Some farmers said in interviews that the blockade of South Africa in response to the coronavirus pandemic and the economic downturn that made poor black South Africans more desperate.
“Usually they steal food on the table, now they kill,” said Derek Meyer, a farmer at the protest.
Hani Magubane, a political commentator and journalist, said of white farmers: “They don’t see the big picture of dysfunction in South Africa. They target everyone, they rob everyone.”
Farmers scoffed at buses and minibuses carrying EFF supporters, and some passengers sang the song “Kill the Storm,” a song of the liberation period that has since been hated.
EFF founder Julius Malema, a gun brand expelled from the ruling African National Congress party, addressed a crowd of about 2,500 from a portable stage near the courthouse, saying: “We are here to fight and die against apartheid because South Africa still has apartheid “.
He boiled for a long time, calling for the redistribution of land. In parliament, the EFF controls 44 of the 400 seats and accuses the majority party, the African National Congress, of being too slow and too cautious about land redistribution.
A 2017 government poll found that white farmers control nearly 70 percent of individual-owned farms in South Africa. Much of this land was brutally confiscated from Africans generations ago. Of the vast areas in the Free State where Mr. Horner was killed, three-quarters of farms are owned by white South Africans, while black South Africans have only 3 percent, the poll showed.
South African President Cyril Ramaphosa spoke of Mr Horner’s assassination on Monday, expressing horror and sympathy, but warning against falsely equating the killings of white farmers with ethnic cleansing. “They are not genocidal. They are acts of crime and should be treated as such, “Mr Ramaphosa said in his weekly address to the president.
“What happened in Seneca shows how easy it is to burn the trick of racial hatred,” he said.

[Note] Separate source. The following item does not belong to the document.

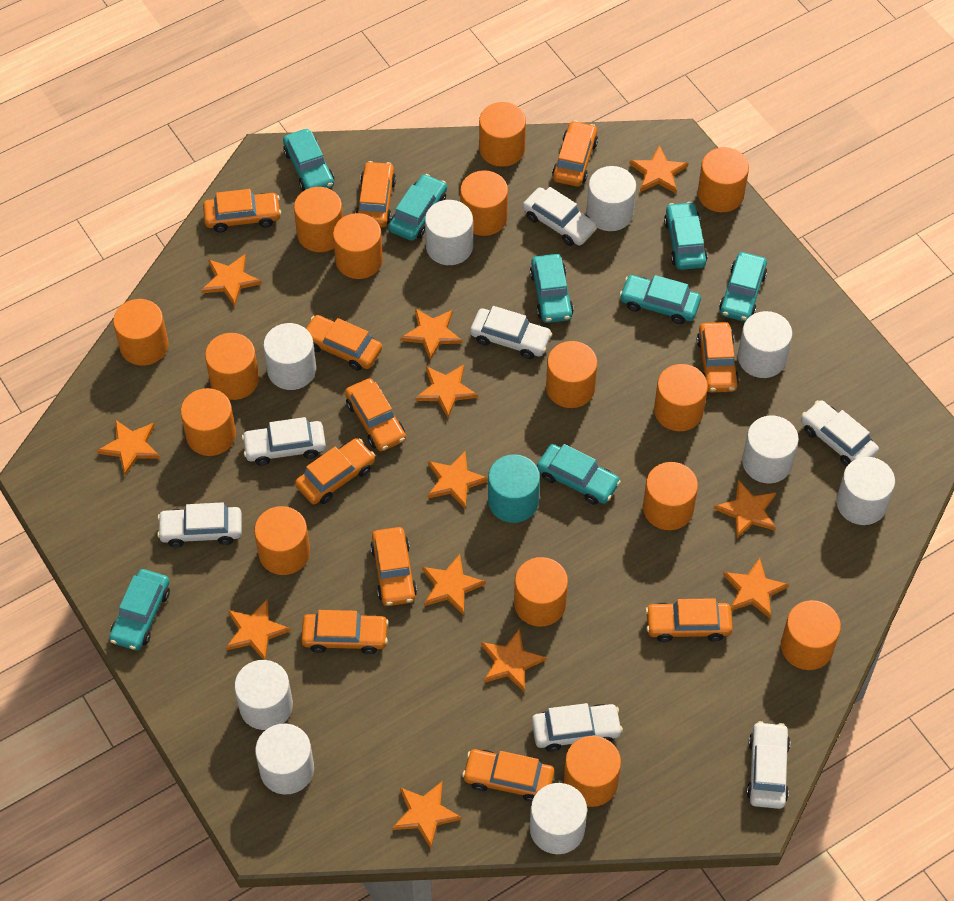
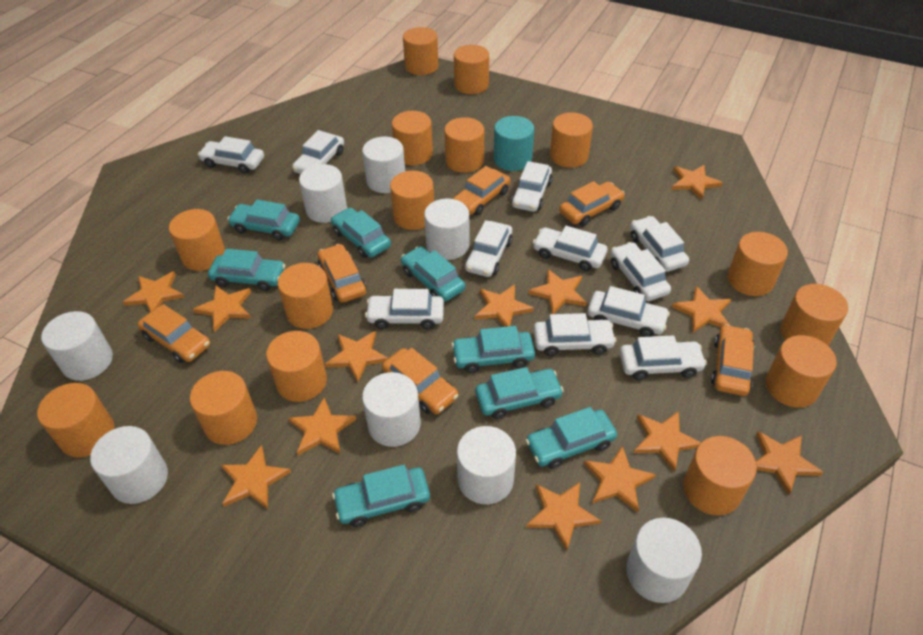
orange car: 11 -> 6
orange star: 12 -> 13
white car: 7 -> 11
white cylinder: 9 -> 8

In a country with the world’s fifth-highest homicide rate, Mr Ramaphosa has used his addresses in recent months to name victims of killings, including women killed during the blockade. He noted that three young blacks were shot dead in a car in South Africa the same week Mr. Mr Horner was killed.
But violent protests over Mr. Horner’s murder immediately attracted attention and considerable attention.
On October 6, several hundred white demonstrators gathered near the courthouse in Seneca, where two suspects appeared for a hearing. Some protesters set fire to a police van and stormed a courtroom, demanding that the defendants be handed over to them.
Andre Penaar, a 51-year-old white businessman, was later arrested and charged with attempted murder, malicious damage to property and civil violence. He was denied bail.
AfriForum, a large advocacy group for Afrikaners, descendants of white Dutch and Huguenot settlers from South Africa, has spearheaded international efforts to draw attention to their discredited allegations that white farmers are being systematically evicted from their lands and killed in large numbers.
In 2018, after Ernst Roths, AfriForum’s deputy chief executive, spoke on Fox News in the United States with host Tucker Carlson, President Trump said on Twitter that he was sending his secretary of state to investigate what he called a “big massacre.” white farmers.
In a telephone interview, Mr Ruths said the government was not protecting white farmers: “Obviously, it is not a priority for them to do anything,” he said.
Four armed police officers appeared in the courtroom on Friday, government ministers occupied benches near the front, and journalists packed the premises.
Police Minister Bheki Cele, who visited the city earlier this week to de-escalate tensions, said in an interview that four people – three of them Blacks – had been killed in the area since April.
“One of them is a young white man,” he said.
Lincei Chutel reported from Seneca and Monica Mark from Johannesburg.